- [Task statement]: In the entries below, find the line with "#cdbbac; stroke-width: 12" and print exactly every line from there up to and including the line with "middle; stroke-width: 4;", with no other lines.

(Data section Opens)

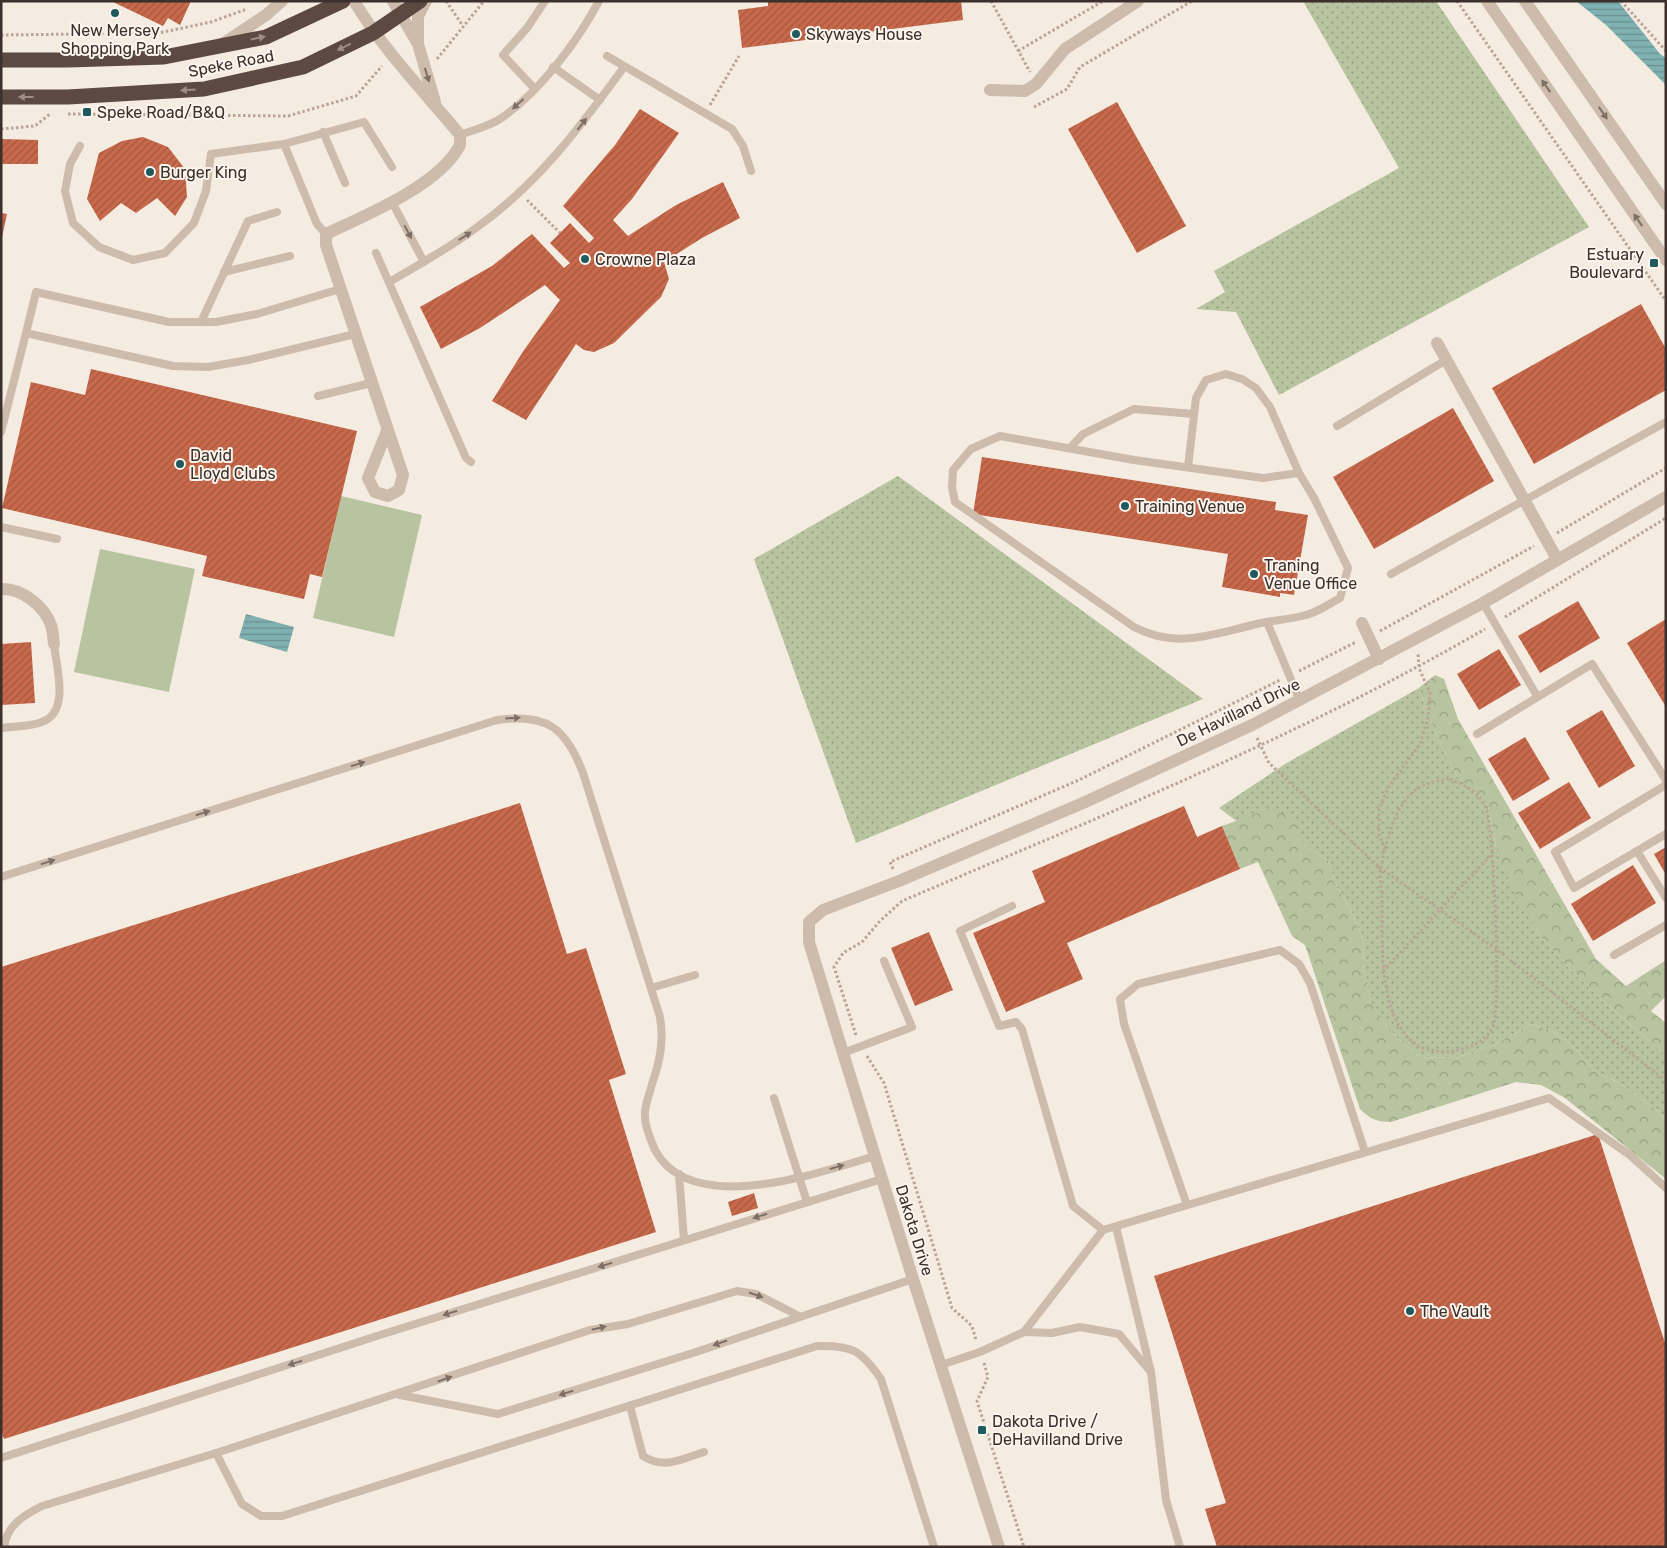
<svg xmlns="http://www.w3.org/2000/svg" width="1667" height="1548" viewBox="0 0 1667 1548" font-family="Rubik,sans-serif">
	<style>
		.grass { fill: url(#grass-dots) }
		.forest { fill: url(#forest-crowns) }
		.pitch { fill: #b8c4a0 }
		.water { fill: url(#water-rules) }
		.building { fill: url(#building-hatch) }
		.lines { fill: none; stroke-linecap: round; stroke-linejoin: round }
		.path { stroke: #b9a596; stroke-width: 3; stroke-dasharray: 2.5 2.5; stroke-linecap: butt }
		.lane { stroke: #cdbbac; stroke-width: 8 }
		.street { stroke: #cdbbac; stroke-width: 12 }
		.highway { stroke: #5c4a42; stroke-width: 15 }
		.oneway { fill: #9c8e87 }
		.oneway2 { fill: #7d6f65 }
		.poi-dot { fill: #1f5a5e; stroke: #fbf5ee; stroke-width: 2 }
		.labels { text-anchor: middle; stroke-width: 4; stroke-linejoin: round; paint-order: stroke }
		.poi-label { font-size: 16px; fill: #3b302b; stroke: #fbf5ee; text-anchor: start }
		.street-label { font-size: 16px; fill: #3b302b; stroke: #fbf5ee }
	</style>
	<defs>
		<pattern id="grass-dots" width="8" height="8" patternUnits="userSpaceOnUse" patternTransform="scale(1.25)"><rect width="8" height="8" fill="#b8c4a0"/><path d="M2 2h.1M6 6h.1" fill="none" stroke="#97a083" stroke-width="1.8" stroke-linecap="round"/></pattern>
		<pattern id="forest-crowns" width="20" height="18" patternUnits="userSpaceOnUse" patternTransform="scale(1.25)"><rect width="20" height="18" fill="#b8c4a0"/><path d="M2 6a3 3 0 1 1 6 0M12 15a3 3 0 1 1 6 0" fill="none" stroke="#97a083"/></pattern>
		<pattern id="water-rules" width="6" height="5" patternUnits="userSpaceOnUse" patternTransform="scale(1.25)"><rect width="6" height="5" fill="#7fb0b2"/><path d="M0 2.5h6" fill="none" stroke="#699091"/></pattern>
		<pattern id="building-hatch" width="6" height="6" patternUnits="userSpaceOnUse" patternTransform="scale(1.25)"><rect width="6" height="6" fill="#c8694b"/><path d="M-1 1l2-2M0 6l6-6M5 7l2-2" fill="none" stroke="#a4573f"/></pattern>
	</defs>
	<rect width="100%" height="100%" fill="#f4ebe1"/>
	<!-- grass -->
	<g class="grass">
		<polygon points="1303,1 1436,1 1589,227 1279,395 1236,312 1196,309 1225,292 1214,271 1399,168"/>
		<polygon points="898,476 1203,699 856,843 754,559"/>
		<polygon points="1419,688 1437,737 1456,775 1488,806 1497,852 1538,933 1565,964 1605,1003 1666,1055 1666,1121 1657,1110 1616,1081 1597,1073 1569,1042 1550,1030 1532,1024 1494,1045 1455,1058 1420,1057 1395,1036 1372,1006 1363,965 1364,944 1351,910 1335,884 1328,860 1304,845 1246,819 1238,822 1219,808 1285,764"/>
	</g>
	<!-- forest -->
	<g class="forest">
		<polygon points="1435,675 1444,679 1458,719 1596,959 1626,986 1666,960 1666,996 1651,1011 1666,1023 1666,1055 1605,1003 1565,964 1538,933 1517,897 1497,852 1488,806 1456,775 1437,737 1419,688"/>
		<path d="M1269 809 1294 818 1304 845 1328 860 1335 884 1351 910 1364 944 1363 965 1372 1005 1395 1036 1420 1057 1455 1058 1494 1045 1532 1024 1550 1030 1569 1042 1597 1073 1616 1081 1657 1110 1666 1121V1179L1565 1098 1541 1085 1516 1082 1391 1122C1377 1122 1370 1119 1360 1109L1305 945 1292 936 1258 862 1240 869 1222 826Z"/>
	</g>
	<!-- pitch -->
	<g class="pitch">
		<polygon points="341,496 422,515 394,637 313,618"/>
		<polygon points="100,549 195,569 169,692 74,672"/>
	</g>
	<!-- water -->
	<g class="water">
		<polygon points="1576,1 1618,1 1660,54 1666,58 1666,85 1606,25"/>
		<polygon points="246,614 294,627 287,652 239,638"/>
	</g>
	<!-- building -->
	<g class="building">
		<polygon points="111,1 191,1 180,25 168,18 163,26"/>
		<polygon points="768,1 961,1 963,20 742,48 738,10 768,6"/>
		<polygon points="1117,102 1186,226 1137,253 1068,129"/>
		<polygon points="640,109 679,133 632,199 613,220 628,236 676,205 723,182 740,218 702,238 664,262 669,279 661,297 614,343 594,352 584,350 576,344 526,420 492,401 524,350 560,300 545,285 480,328 441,349 420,307 492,266 532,234 564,268 570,263 550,243 570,223 589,243 594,238 563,206 615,145"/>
		<polygon points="143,137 168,147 185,169 187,197 175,216 157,198 136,213 121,203 100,221 87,199 99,153 122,141"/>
		<polygon points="1,139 38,140 38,164 1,164"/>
		<polygon points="1,213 7,214 2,237 1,237"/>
		<polygon points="1641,304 1666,349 1666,390 1534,464 1492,388"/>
		<polygon points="91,369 357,431 322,577 310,574 304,599 202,576 207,556 2,508 31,382 85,395"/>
		<polygon points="1453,408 1494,481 1374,549 1333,477"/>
		<polygon points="982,457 1276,502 1275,510 1308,515 1294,595 1280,593 1280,597 1222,587 1228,554 973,514"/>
		<polygon points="1578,601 1600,638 1540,673 1518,636"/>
		<polygon points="1666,619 1666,707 1627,643"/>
		<polygon points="31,642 35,703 1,705 1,644"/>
		<polygon points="1499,649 1521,685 1479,710 1457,674"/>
		<polygon points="1602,710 1635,766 1599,788 1566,731"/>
		<polygon points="1525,737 1550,779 1513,801 1488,759"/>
		<polygon points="1569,782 1591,818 1540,849 1518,813"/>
		<polygon points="520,803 567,954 586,948 626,1074 609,1080 656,1232 4,1439 1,1431 1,967"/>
		<polygon points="1184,806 1197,837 1222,826 1240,869 1067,943 1083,979 1006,1012 973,933 1045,902 1032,871"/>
		<polygon points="1666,847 1666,875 1654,854"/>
		<polygon points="1633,865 1656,903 1593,941 1571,904"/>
		<polygon points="929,932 953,990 915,1006 891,948"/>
		<polygon points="1598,1134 1666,1346 1666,1547 1217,1547 1205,1509 1226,1503 1154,1276"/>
		<polygon points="754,1193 758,1208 732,1216 728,1202"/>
	</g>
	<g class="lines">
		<!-- path -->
		<g class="path">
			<polyline points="446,1 463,26"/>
			<polyline points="991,1 1030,72"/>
			<polyline points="1457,1 1666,301"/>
			<polyline points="1621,1 1666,51"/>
			<polyline points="1,35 159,33 211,22 247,9"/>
			<polyline points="1018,51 1103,1"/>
			<polyline points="437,59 484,1"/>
			<polyline points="710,105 739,56"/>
			<polyline points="1034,107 1067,89 1080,67 1192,1"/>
			<polyline points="68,114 288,116 356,96 382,66"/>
			<polyline points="1,129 35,126 50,114"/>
			<polyline points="527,200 560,233"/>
			<polyline points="1557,533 1666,468"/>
			<polyline points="1505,617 1666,518"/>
			<polyline points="1380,631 1534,546"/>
			<polyline points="1299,671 1356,642"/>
			<polyline points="1257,738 1269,763 1380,868 1495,948 1666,1081"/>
			<path d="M1450 779C1464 785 1477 791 1485 805 1494 820 1501 1011 1493 1027 1482 1048 1452 1055 1430 1050 1377 1038 1382 944 1382 903 1382 892 1379 876 1381 866 1386 843 1394 809 1412 793 1423 783 1435 781 1450 779Z"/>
			<polyline points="1385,850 1379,834 1379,809 1389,786 1420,744 1428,718 1430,693 1419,668 1418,653"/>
			<polyline points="893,869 890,862 1081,779 1280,680"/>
			<polyline points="1383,971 1492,854"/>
			<path d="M856 1035 834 967 843 953 862 942 880 921 902 901C1099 817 1299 737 1485 629"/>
			<polyline points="867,1056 884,1083 952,1308 972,1326 976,1340"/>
			<polyline points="984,1363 988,1377 977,1401 1024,1547"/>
		</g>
		<!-- lane -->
		<g class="lane">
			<polyline points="607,56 732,129 743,146 751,171"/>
			<polyline points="553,67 600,100"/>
			<polyline points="534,88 503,55 527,28 545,1"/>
			<polyline points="323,132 345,183"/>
			<path d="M460 135C473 130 491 126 503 117 541 90 577 42 599 1"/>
			<polyline points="284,144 364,122 392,167"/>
			<polyline points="80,146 70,164 65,191 73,223 99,247 133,260 165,253 194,223 206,191 211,154 284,144 317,224 326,234"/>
			<polyline points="392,202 424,262"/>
			<polyline points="376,253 466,458 471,462"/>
			<polyline points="224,272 290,256"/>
			<path d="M389 282C419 265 449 248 476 228 537 185 581 126 624 67"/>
			<polyline points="340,289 257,314 216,322 169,322 36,292 26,333 173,366 208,367 248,360 355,334"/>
			<polyline points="201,322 248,221 277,212"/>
			<polyline points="318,396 371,383"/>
			<polyline points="1337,426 1446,360"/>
			<polyline points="1,432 26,333"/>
			<polyline points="1071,447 1083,434 1134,409 1194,414"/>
			<path d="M1188 467 1196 398 1206 380 1226 374 1242 379 1256 388 1270 407 1299 473 1314 498 1348 568 1340 598C1329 604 1318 612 1306 615 1289 620 1270 620 1253 625 1210 635 1176 649 1134 627L955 502 952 487 953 470 971 449 1000 436 1134 460 1263 478 1299 473"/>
			<polyline points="1,527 57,539"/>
			<polyline points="1391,574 1666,422"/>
			<polyline points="1483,603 1537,696"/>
			<polyline points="1267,622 1300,701"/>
			<path d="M1 728C14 726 33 727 44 721 70 710 56 666 54 644"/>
			<polyline points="1477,734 1592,664 1666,780"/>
			<polyline points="1666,785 1555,852 1574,888 1666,834"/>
			<polyline points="1637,851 1666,898"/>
			<path d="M1 877 497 720C547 713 566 728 583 773L660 1017C664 1041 660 1061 652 1084 650 1093 645 1104 645 1113 644 1125 650 1139 655 1150 691 1218 818 1173 875 1156"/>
			<polyline points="1012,906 960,931 999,1026 1016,1022 1022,1029 1073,1206 1103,1230"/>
			<polyline points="1614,955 1666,925"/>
			<polyline points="651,988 695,975"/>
			<polyline points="843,1053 912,1027 884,961"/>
			<polyline points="774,1098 807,1202"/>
			<polyline points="679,1174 684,1240"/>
			<polyline points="1187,1205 1124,1024 1120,999 1138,984 1280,950 1299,964 1310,983 1365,1152"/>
			<polyline points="1116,1227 1151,1372 1166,1500 1180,1547"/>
			<polyline points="1024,1332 1052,1333 1080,1327 1119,1334 1150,1371"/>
			<polyline points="941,1365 980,1352 1024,1332 1103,1230 1549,1098 1631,1156 1666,1188"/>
			<polyline points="400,1395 498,1414 696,1352 913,1279"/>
			<path d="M630 1406 643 1456C664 1470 682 1459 704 1452"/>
			<path d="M216 1453 242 1504 261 1516H282L817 1346C852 1345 861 1350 881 1379L934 1547"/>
			<polyline points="1,1458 383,1334 882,1179"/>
			<path d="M4 1547C7 1525 24 1515 42 1506L216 1453 590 1330 628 1324 737 1291 756 1294 799 1316"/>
		</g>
		<!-- street -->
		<g class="street">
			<path d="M354 1C384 51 423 90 460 135V145C440 185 366 215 326 234V245L403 475 399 490 388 496 375 492 368 478 387 431"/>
			<polyline points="393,1 418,44 435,102"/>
			<polyline points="1487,1 1666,260"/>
			<polyline points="1525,1 1666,204"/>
			<polyline points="418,42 418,16 426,1"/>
			<polyline points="221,45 266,15 282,1"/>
			<polyline points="990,90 1025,91 1036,84 1065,49 1138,1"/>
			<polyline points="1437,343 1557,559"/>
			<path d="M1 589C22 588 44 606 51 625 53 631 53 638 54 644"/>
			<polyline points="1362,623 1379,659"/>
			<polyline points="999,1547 913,1279 843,1053 809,942 809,922 823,910 899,881 1083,803 1252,725 1483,603 1666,497"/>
		</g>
		<!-- highway -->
		<g class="highway">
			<polyline points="1,60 68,60 164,57 266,37 343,1"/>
			<polyline points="1,97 68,97 204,89 303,67 373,33 420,1"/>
		</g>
	</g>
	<!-- one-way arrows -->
	<defs><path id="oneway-solid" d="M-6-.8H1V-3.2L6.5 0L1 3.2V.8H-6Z" transform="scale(1.25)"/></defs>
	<g class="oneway">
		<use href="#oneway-solid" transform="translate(258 38) rotate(-12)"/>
		<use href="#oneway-solid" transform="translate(344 47) rotate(154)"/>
		<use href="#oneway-solid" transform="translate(188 90) rotate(177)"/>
		<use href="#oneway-solid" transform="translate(26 97) rotate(-180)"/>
	</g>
	<g class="oneway2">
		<use href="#oneway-solid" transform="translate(427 75) rotate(73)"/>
		<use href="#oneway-solid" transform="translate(1546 86) rotate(-125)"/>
		<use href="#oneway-solid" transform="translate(518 104) rotate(138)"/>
		<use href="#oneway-solid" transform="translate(1603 113) rotate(55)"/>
		<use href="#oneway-solid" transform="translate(582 124) rotate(-52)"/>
		<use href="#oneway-solid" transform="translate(1638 220) rotate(-125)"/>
		<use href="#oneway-solid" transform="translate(408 232) rotate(62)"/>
		<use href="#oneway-solid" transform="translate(465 236) rotate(-33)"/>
		<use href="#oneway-solid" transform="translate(513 718) rotate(-3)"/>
		<use href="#oneway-solid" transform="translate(358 764) rotate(-18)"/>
		<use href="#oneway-solid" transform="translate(203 813) rotate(-18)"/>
		<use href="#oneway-solid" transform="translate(48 862) rotate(-17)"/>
		<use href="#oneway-solid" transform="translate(837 1167) rotate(-16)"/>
		<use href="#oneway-solid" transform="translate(760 1216) rotate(163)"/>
		<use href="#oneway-solid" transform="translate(605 1265) rotate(163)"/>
		<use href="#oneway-solid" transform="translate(756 1295) rotate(19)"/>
		<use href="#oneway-solid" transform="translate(450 1313) rotate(163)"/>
		<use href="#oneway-solid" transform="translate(599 1328) rotate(-13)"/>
		<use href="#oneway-solid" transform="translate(720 1343) rotate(161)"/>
		<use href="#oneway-solid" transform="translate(295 1363) rotate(162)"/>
		<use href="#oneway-solid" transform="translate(445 1379) rotate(-19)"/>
		<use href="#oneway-solid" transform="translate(566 1393) rotate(163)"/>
	</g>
	<!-- markers -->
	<g class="poi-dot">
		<circle cx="115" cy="13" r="5"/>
		<circle cx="796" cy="34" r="5"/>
		<rect x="82" y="107" width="10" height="10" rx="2.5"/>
		<circle cx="150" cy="172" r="5"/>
		<circle cx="585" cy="259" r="5"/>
		<rect x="1649" y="258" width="10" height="10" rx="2.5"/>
		<circle cx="180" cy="464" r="5"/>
		<circle cx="1125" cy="506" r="5"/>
		<circle cx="1254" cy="574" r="5"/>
		<circle cx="1410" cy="1311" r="5"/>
		<rect x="977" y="1425" width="10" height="10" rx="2.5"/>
	</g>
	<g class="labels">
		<!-- poi labels -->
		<g class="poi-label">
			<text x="115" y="36" text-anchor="middle">New Mersey<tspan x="115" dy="18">Shopping Park</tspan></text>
			<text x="806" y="40">Skyways House</text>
			<text x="97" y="118">Speke Road/B&amp;Q</text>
			<text x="160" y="178">Burger King</text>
			<text x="1644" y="260" text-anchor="end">Estuary<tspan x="1644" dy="18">Boulevard</tspan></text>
			<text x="595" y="265">Crowne Plaza</text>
			<text x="190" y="461">David<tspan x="190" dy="18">Lloyd Clubs</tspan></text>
			<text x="1135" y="512">Training Venue</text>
			<text x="1264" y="571">Traning<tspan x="1264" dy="18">Venue Office</tspan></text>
			<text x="1420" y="1317">The Vault</text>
			<text x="992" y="1427">Dakota Drive /<tspan x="992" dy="18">DeHavilland Drive</tspan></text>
		</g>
		<!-- street labels -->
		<g class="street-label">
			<text transform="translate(231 63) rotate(-11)" y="6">Speke Road</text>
			<text transform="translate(1238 712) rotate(-26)" y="6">De Havilland Drive</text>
			<text transform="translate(915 1230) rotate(73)" y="6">Dakota Drive</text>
		</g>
	</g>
	<!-- border -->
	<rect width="1667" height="1548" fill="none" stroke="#3b302b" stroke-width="5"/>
</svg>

(Data section Closes)

- [Response]:
		.street { stroke: #cdbbac; stroke-width: 12 }
		.highway { stroke: #5c4a42; stroke-width: 15 }
		.oneway { fill: #9c8e87 }
		.oneway2 { fill: #7d6f65 }
		.poi-dot { fill: #1f5a5e; stroke: #fbf5ee; stroke-width: 2 }
		.labels { text-anchor: middle; stroke-width: 4; stroke-linejoin: round; paint-order: stroke }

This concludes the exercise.